- Po wybudzeniu z narkozy może dojść do sytuacji, kiedy pozornie spokojny pacjent zrywa się gwałtownie i zaczyna demolować wszystko, co jest dookoła - stwierdził w rozmowie z TVN24 anestezjolog Marcin Rawicz. Lekarz odniósł się do sytuacji, jaka miała miejsce w szpitalu w Rudzie Śląskiej. - Człowiek w takim napadzie szału jest w zasadzie nie do opanowania. Nawet przez kilka silnych osób - dodał.
Sekcja zwłok ma dać odpowiedź na pytanie, co było bezpośrednią przyczyną śmierci mężczyzny postrzelonego w Szpitalu w Rudzie Śląskiej. Do dramatu doszło w nocy z poniedziałku na wtorek. 56-letni pacjent w szale demolował oddział. Groził nożami. Policjanci wezwani przez personel szpitala, użyli broni. Postrzelony mężczyzna zmarł na stole operacyjnym.
Szał, delirium, splątanie
W medycynie ten szał jest określany słowami "delirium" lub "splątanie". Jak tłumaczył w TVN24 anestezjolog Marcin Rawicz, taki stan po narkozie może zdarzyć się u ludzi w podeszłym wieku lub nadużywających alkoholu czy narkotyków, a także u pacjentów, u których operacja przebiegała z powikłaniami.

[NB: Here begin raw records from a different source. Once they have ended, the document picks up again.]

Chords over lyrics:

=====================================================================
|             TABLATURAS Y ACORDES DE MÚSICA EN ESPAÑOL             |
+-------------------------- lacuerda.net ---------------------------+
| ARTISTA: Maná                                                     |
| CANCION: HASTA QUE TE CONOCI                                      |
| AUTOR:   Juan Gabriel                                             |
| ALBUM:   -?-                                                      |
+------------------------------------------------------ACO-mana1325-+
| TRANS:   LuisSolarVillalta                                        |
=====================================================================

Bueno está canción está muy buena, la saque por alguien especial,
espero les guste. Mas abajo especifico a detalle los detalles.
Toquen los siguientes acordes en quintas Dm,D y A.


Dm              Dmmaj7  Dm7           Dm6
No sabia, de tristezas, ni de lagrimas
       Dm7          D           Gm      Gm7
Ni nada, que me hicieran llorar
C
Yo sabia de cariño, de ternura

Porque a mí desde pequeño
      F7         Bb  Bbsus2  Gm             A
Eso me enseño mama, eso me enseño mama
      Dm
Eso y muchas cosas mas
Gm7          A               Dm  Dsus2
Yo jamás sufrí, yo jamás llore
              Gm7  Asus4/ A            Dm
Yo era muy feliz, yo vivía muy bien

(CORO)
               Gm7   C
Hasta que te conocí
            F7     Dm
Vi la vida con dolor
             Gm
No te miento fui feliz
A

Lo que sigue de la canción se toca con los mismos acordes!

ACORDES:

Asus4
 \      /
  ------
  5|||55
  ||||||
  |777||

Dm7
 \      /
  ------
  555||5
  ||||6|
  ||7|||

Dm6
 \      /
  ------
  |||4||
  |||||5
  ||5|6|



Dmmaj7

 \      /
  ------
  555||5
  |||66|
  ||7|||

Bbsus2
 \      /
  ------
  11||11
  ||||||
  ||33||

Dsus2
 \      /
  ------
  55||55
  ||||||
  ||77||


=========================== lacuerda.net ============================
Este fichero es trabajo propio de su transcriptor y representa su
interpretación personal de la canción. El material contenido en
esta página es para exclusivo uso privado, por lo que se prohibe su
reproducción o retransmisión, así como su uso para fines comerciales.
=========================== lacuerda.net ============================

- Wszytko może mieć skutki uboczne. Narkoza również. Ale bardzo dużo zależy od tego, z jakim pacjentem mamy do czynienia - zaznaczył anestezjolog. - Rzadko, ale także stosowane przez nas leki mogą dać zaburzenia czynności ośrodkowego układu nerwowego, które mogą się objawić tego typu agresywnymi zachowaniami - wyjaśnił Rawicz.
Zupełna niepoczytalność
- Pacjent jest zdezorientowany. Może mu się zdawać, że jest w zupełnie innym miejscu. Może mu się wydawać, że ktoś na niego czyha, że ktoś go chce zabić. Może myśleć, że musi przed kimś uciekać. Nigdy potem nie pamięta swojego zachowania. Jest w tym czasie zupełnie niepoczytalny - opisał gość TVN24 stan po wybudzeniu z narkozy, gdy pacjent jest w delirium.

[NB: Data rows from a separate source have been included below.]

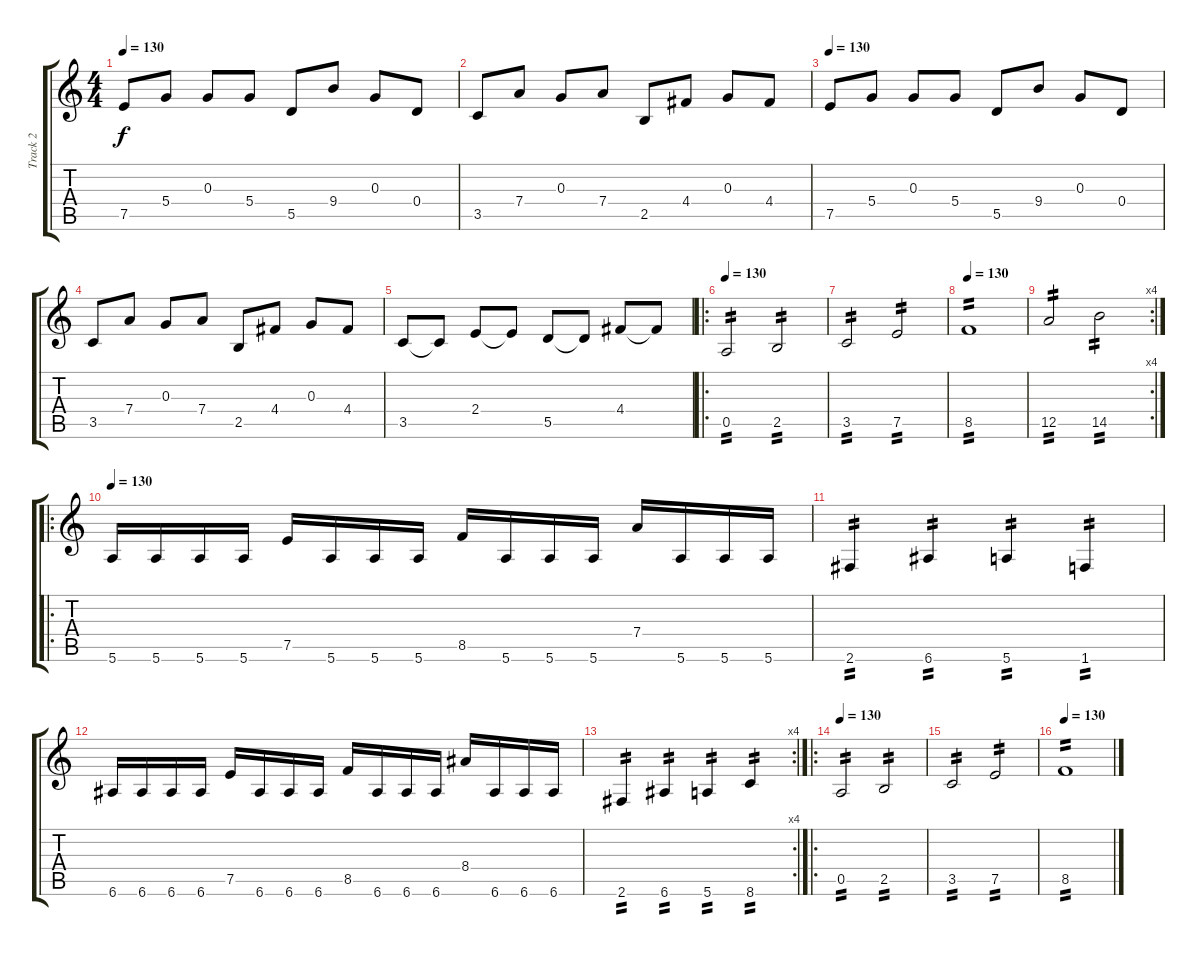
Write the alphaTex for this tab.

\track ("Track 2" "Track 2") {instrument overdrivenguitar}
\staff {score tabs}
\tuning (E4 B3 G3 D3 A2 E2) {hide}
\ts (4 4)
\tempo 130
\clef g2
\ks c
7.5.8{dy f instrument acousticguitarsteel} 5.4.8 0.3.8 5.4.8 5.5.8 9.4.8 0.3.8 0.4.8 |
3.5.8 7.4.8 0.3.8 7.4.8 2.5.8 4.4.8 0.3.8 4.4.8 |
\tempo 130
7.5.8{instrument acousticguitarsteel} 5.4.8 0.3.8 5.4.8 5.5.8 9.4.8 0.3.8 0.4.8 |
3.5.8 7.4.8 0.3.8 7.4.8 2.5.8 4.4.8 0.3.8 4.4.8 |
3.5.8 3.5{t}.8 2.4.8 2.4{t}.8 5.5.8 5.5{t}.8 4.4.8 4.4{t}.8 |
\ro
\tempo 130
0.5.2{tp 2 instrument overdrivenguitar} 2.5.2{tp 2} |
3.5.2{tp 2} 7.5.2{tp 2} |
\tempo 130
8.5.1{tp 2} |
\rc 4
12.5.2{tp 2} 14.5.2{tp 2} |
\ro
\tempo 130
5.6.16 5.6.16 5.6.16 5.6.16 7.5.16 5.6.16 5.6.16 5.6.16 8.5.16 5.6.16 5.6.16 5.6.16 7.4.16 5.6.16 5.6.16 5.6.16 |
2.6.4{tp 2} 6.6.4{tp 2} 5.6.4{tp 2} 1.6.4{tp 2} |
6.6.16 6.6.16 6.6.16 6.6.16 7.5.16 6.6.16 6.6.16 6.6.16 8.5.16 6.6.16 6.6.16 6.6.16 8.4.16 6.6.16 6.6.16 6.6.16 |
\rc 4
2.6.4{tp 2} 6.6.4{tp 2} 5.6.4{tp 2} 8.6.4{tp 2} |
\ro
\tempo 130
0.5.2{tp 2} 2.5.2{tp 2} |
3.5.2{tp 2} 7.5.2{tp 2} |
\tempo 130
8.5.1{tp 2}
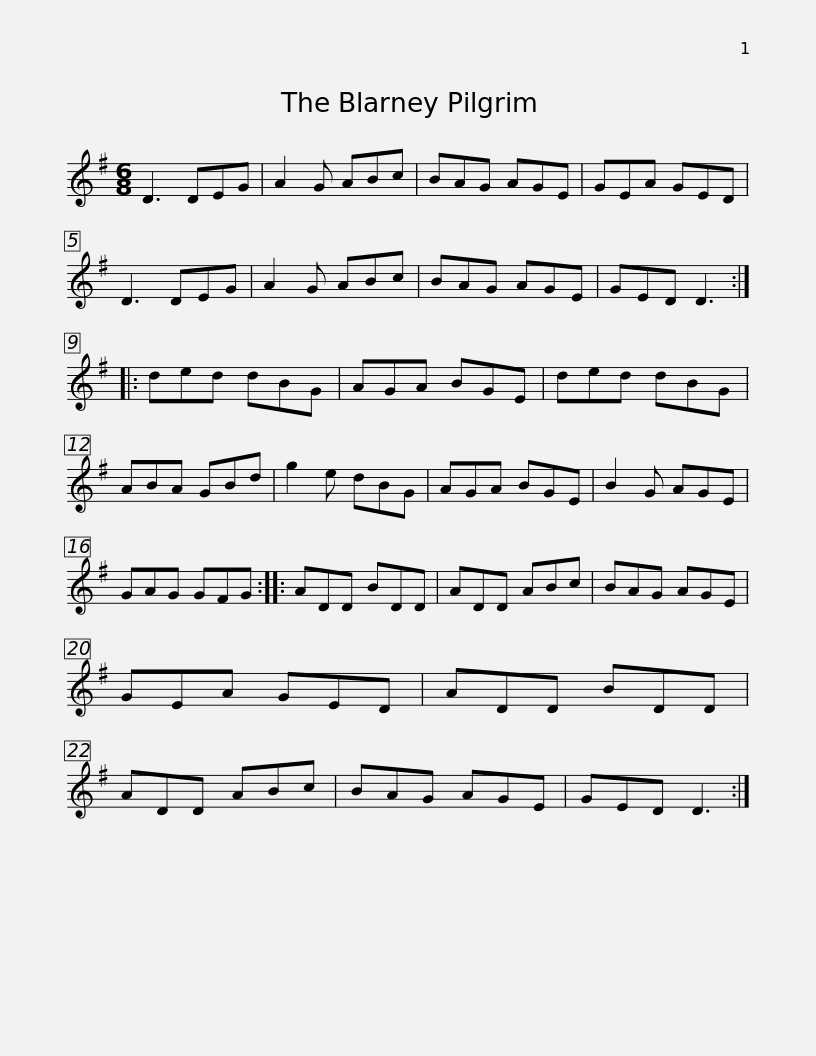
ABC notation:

X:1
L:1/8
M:6/8
I:linebreak $
K:G
V:1 treble
V:1
 D3 DEG | A2 G ABc | BAG AGE | GEA GED | D3 DEG | %5
 A2 G ABc | BAG AGE | GED D3 ::$ ded dBG | AGA BGE | %10
 ded dBG | ABA GBd | g2 e dBG | AGA BGE | B2 G AGE |$ %15
 GAG GFG :: ADD BDD | ADD ABc | BAG AGE | GEA GED | %20
 ADD BDD | ADD ABc |$ BAG AGE | GED D3 :| %24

Taki stan, szczególnie u ludzi w podeszłym wieku, może trwać do kilku dni po operacji. Zwykle "splątanie" wymaga podania jedynie leków uspokajających.
- Może jednak dojść do sytuacji, kiedy pozornie spokojny pacjent zrywa się gwałtownie i zaczyna demolować wszystko, co jest dookoła - stwierdził lekarz. - Człowiek w takim napadzie szału jest w zasadzie nie do opanowania, nawet przez kilka silnych osób - dodał.

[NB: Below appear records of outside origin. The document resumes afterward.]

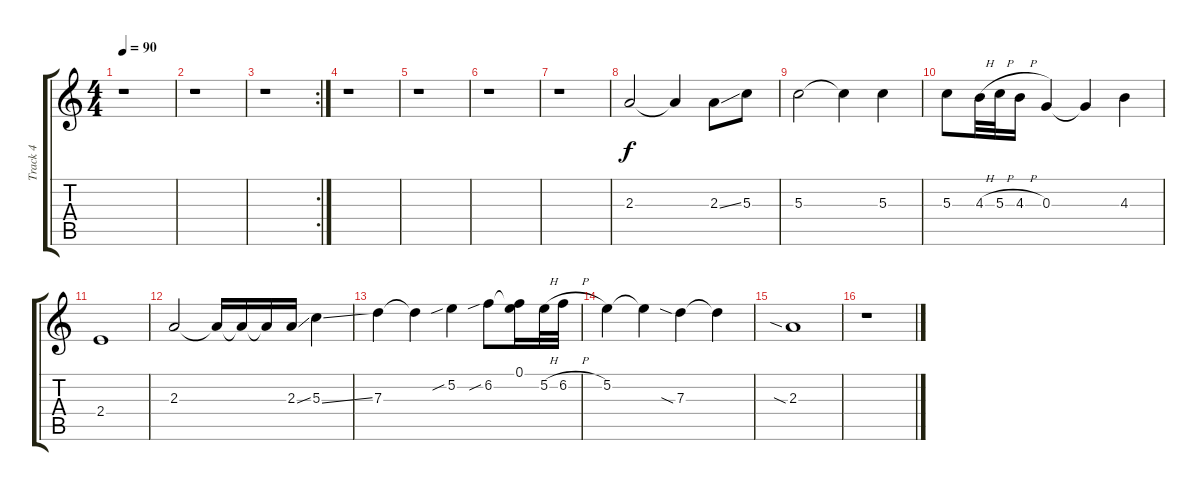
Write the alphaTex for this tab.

\track ("Track 4" "Track 4") {instrument overdrivenguitar}
\staff {score tabs}
\tuning (E4 B3 G3 D3 A2 E2) {hide}
\ts (4 4)
\tempo 90
\clef g2
\ks c
r.1{dy f} |
r.1 |
\rc 2
r.1 |
r.1 |
r.1 |
r.1 |
r.1 |
2.3.2 2.3{t}.4 2.3{ss}.8 5.3.8 |
5.3.2 5.3{t}.4 5.3.4 |
5.3.8 4.3{h}.32 5.3{h}.32 4.3{h}.16 0.3.4 0.3{t}.4 4.3.4 |
2.4.1 |
2.3.2 2.3{t}.16 2.3{t}.16 2.3{t}.16 2.3{ss}.16 5.3{ss}.4 |
7.3.4 7.3{t}.4 5.2{sib}.4 6.2{sib}.8 (0.1 6.2{t}).16 5.2{h}.32 6.2{h}.32 |
5.2.4 5.2{t}.4 7.3{sia}.4 7.3{t}.4 |
2.3{sia}.1 |
r.1
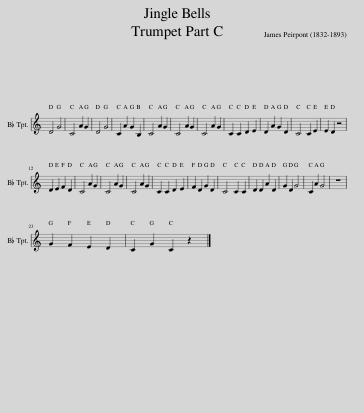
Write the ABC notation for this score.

X:1
%%score 1 2
L:1/8
M:4/4
I:linebreak $
K:C
V:1 perc stafflines=1
K:none
V:2 treble transpose=-2
V:1
 F2 D2 D2 D2 :|$ F2 D2 D2 D2 | F2 D2 D2 D2 | F2 D2 D2 D2 | F2 D2 D2 D2 | %5
 F2 D2 D2 D2 | F2 D2 D2 D2 | F2 D2 D2 D2 | F2 D2 D2 D2 | F2 D2 D2 D2 | %10
 F2 D2 D2 D2 | F2 D2 D2 D2 |$ F2 D2 D2 D2 | F2 D2 D2 D2 | F2 D2 D2 D2 | %15
 F2 D2 D2 D2 | F2 D2 D2 D2 | F2 D2 D2 D2 | F2 D2 D2 D2 | F2 D2 D2 D2 | %20
 F2 D2 D2 D2 | F2 D2 D2 D2 | F2 D2 D2 D2 |$ F2 D2 D2 D2 | F2 D2 D2 D2 |] %25
V:2
 z8 :|$ !^!D4 !^!G4 | !^!C4 !^!A2 !^!G2 | !^!D4 !^!G4 | !^!C2 !^!A2 !^!G2 !^!B,2 | %5
 !^!C4 !^!A2 !^!G2 | !^!C4 !^!A2 !^!G2 | !^!C4 !^!A2 !^!G2 | !^!C2 !^!C2 !^!D2 !^!E2 | !^!D2 !^!A2 !^!G2 !^!D2 | %10
 !^!C4 !^!C2 !^!E2 | !^!E2 !^!D2 z4 |$ !^!D2 !^!E2 !^!F2 !^!D2 | !^!C4 !^!A2 !^!G2 | !^!C4 !^!A2 !^!G2 | %15
 !^!C4 !^!A2 !^!G2 | !^!C2 !^!C2 !^!D2 !^!E2 | !^!F2 !^!D2 !^!G2 !^!D2 | !^!C4 !^!C2 !^!C2 | !^!D2 !^!D2 !^!A2 !^!D2 | %20
 !^!G2 !^!D2 !^!G4 | !^!C2 !^!A2 !^!G4 | z8 |$ !^!G2 !^!F2 !^!E2 !^!D2 | !^!C2 !^!G2 !^!C2 z2 |] %25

Personel musi dbać o swoje bezpieczeństwo
W takiej sytuacji, gwałtownego wybudzenia, podanie leku może być niemożliwe.
- Żeby podać lek, trzeba mieć taką możliwość. W sytuacji, w której człowiek wyrywa wszystko, co w nim jest, nie ma sposobu, by się do niego zbliżyć. Natomiast zastrzyk podany domięśniowo, nawet u obezwładnionego człowieka, zaczyna działać w czasie od 10 do 15 minut - powiedział lekarz.
Według gościa TVN24 sytuacja w Rudzie Śląskiej była skrajna. - Z reguły nie wzywa się policji. Kilka osób jest w stanie poradzić sobie z pacjentem. Ale jak ktoś jest silny, to personel musi dbać o swoje własne bezpieczeństwo - skwitował.